Record set below:

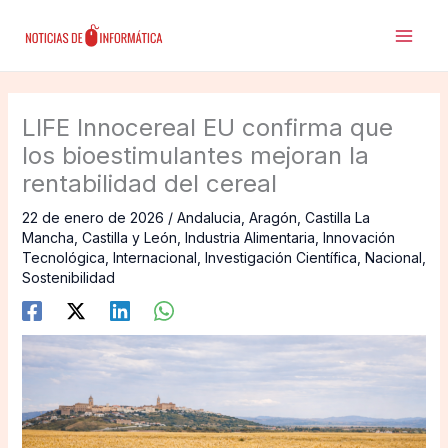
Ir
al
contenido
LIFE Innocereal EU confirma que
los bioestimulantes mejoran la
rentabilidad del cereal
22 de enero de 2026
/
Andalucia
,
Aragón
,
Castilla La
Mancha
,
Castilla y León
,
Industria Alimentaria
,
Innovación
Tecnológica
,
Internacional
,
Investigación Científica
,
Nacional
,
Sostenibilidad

End of Record set.

- [Task to complete] Full copy, no pictures: write out each line of the data exactly as it stands.

- [Output below]
Ir
al
contenido
LIFE Innocereal EU confirma que
los bioestimulantes mejoran la
rentabilidad del cereal
22 de enero de 2026
/
Andalucia
,
Aragón
,
Castilla La
Mancha
,
Castilla y León
,
Industria Alimentaria
,
Innovación
Tecnológica
,
Internacional
,
Investigación Científica
,
Nacional
,
Sostenibilidad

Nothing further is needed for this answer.